La Corte Europea dei Diritti dell’Uomo si è già pronunciata più di una volta sulle violazioni poste in essere dalle autorità polacche. In particolare, le violazioni evidenziate riguardano il divieto di tortura e trattamenti inumani e degradanti secondo l’articolo 3 CEDU, il divieto di espulsioni collettive e il diritto ad un ricorso effettivo. Inoltre, la Corte ha disposto, in diverse circostanze, delle misure cautelari provvisorie a tutela di alcuni ricorrenti – come la fornitura di vestiti, cibo e acqua, cure mediche adeguate e, possibilmente, una protezione temporanea per il tempo della valutazione delle situazioni personali. Tuttavia,tali misure sono state disattese dalla Polonia, in contrasto con la Convenzione.
Al di fuori dell’azione della Corte, le istituzioni politiche dell’Unione Europea sembrano assumere verso la Polonia una posizione molto diversa rispetto all’aperta condanna rivolta alla Bielorussia. Per quanto riprovevole l’uso strumentale del dramma migratorio da parte di Minsk, altrettanto gravi sono le continue violazioni di diritti umani sul fronte polacco.
Già solo l’idea stessa della costruzione di un muro contrasta con i valori fondanti dell’Unione, come la solidarietà e la tutela dei diritti universali. Di fatto, il muro rappresenterà un impedimento fisico e concreto alla possibilità di godere del diritto d’asilo e di ricevere protezione internazionale. Su quanto sta accadendo, però, nessuna posizione di dura condanna è stata finora espressa pubblicamente nei confronti del governo di Andrzej Duda, che paradossalmente riceve invece il sostegno di alcuni Stati membri.
Al momento, sono state quantomeno respinte le richieste di Varsavia di ottenere fondi per la costruzione del muro.
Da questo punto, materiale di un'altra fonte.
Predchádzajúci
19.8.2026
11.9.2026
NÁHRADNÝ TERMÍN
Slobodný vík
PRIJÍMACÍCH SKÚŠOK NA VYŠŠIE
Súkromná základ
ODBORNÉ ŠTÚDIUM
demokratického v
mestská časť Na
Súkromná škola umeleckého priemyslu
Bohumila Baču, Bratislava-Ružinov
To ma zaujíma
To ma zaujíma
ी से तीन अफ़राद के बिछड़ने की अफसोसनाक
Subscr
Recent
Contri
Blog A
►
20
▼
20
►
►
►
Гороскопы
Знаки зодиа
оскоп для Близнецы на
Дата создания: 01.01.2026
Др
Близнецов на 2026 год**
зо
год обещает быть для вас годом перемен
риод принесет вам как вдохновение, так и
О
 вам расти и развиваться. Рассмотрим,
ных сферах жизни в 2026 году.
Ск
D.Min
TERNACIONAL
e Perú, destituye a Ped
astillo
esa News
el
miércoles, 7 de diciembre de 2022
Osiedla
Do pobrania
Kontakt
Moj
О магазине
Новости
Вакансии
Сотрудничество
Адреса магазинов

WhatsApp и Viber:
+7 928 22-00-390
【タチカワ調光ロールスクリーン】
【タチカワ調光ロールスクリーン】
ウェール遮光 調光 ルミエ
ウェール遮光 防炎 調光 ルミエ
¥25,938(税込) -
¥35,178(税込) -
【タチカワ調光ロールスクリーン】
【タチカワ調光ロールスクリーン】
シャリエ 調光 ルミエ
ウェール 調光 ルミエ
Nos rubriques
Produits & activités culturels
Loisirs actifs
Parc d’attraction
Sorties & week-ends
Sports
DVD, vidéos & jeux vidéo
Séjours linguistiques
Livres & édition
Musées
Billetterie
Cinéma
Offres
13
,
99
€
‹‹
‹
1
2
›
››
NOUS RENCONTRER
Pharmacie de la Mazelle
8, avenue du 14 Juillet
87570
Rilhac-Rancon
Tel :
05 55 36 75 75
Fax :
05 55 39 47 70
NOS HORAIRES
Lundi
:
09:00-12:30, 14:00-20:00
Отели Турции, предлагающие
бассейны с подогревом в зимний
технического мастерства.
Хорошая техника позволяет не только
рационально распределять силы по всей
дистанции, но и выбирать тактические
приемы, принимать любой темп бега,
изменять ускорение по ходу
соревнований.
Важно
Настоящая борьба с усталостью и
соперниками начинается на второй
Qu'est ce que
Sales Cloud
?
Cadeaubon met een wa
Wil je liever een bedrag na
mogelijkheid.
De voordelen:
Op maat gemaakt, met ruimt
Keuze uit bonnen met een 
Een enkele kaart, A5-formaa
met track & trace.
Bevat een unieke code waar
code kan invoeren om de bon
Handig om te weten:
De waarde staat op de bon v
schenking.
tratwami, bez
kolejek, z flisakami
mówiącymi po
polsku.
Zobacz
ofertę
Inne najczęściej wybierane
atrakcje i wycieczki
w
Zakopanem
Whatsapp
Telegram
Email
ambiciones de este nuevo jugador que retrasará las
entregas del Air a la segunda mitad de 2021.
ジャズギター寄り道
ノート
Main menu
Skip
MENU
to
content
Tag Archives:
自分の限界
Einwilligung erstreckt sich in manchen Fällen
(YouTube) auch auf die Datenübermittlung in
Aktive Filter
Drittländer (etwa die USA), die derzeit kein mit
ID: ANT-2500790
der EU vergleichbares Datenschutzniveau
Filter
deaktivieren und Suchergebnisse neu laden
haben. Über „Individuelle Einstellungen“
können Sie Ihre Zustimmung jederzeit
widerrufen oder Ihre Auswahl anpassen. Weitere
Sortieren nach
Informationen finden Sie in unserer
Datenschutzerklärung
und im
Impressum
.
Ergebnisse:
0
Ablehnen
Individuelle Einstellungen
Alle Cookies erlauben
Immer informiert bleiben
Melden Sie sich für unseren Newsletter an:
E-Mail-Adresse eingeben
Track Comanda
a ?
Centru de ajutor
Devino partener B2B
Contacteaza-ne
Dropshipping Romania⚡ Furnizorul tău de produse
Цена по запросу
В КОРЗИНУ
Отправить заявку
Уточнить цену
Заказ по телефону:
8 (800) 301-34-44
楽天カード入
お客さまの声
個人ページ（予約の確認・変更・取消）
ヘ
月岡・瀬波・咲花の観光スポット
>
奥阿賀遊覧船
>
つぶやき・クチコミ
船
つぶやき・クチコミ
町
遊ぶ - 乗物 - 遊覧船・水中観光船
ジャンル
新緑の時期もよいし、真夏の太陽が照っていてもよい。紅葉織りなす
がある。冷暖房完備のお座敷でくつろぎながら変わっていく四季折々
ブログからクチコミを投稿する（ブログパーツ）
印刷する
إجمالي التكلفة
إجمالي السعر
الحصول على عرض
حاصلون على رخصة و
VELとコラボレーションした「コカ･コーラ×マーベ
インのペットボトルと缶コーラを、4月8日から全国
Per il resto, ci sono state solo mere dichiarazioni di solidarietà rivolte ai migranti al confine e deboli azioni in termini di aiuti umanitari. La presidente della Commissione Europea, Ursula von der Leyen, insiste: «la strumentalizzazione dei migranti per scopi politici da parte della Bielorussia è inaccettabile». La presidente del Parlamento Europeo, Roberta Metsola, ha invece invitato la Polonia ad accettare le proposte di aiuto dell’Unione per soccorrere le persone vulnerabili ed evitare una escalation. Non è chiaro, però, se vi sia una prospettiva di più ampio raggio su quale sarà la posizione che l’Unione assumerà nei confronti di questa crisi e, soprattutto, nei confronti della costruzione del muro. Le sanzioni, finora, hanno solo inasprito il conflitto politico con la Bielorussia e lasciato indisturbate le autorità polacche nell’operare in violazione dei diritti umani.
Ad accentuare la drammaticità di questa situazione, l’ipocrisia con cui il governo polacco e l’Unione Europea hanno messo in moto azioni di apertura e accoglienza nei confronti dei cittadini ucraini colpiti dall’invasione russa. Secondo l’UNCHR, infatti, la Polonia ha già ospitato circa un milione e mezzo di persone in fuga dal conflitto. Una tale disparità di trattamento non fa che ledere ulteriormente la dignità di quei migranti non europei che, al contrario, non hanno ricevuto alcun tipo di solidarietà istituzionale e si sono pure visti negare, in alcuni casi, diritti fondamentali di cui sono titolari e di cui l’Unione si dichiara garante.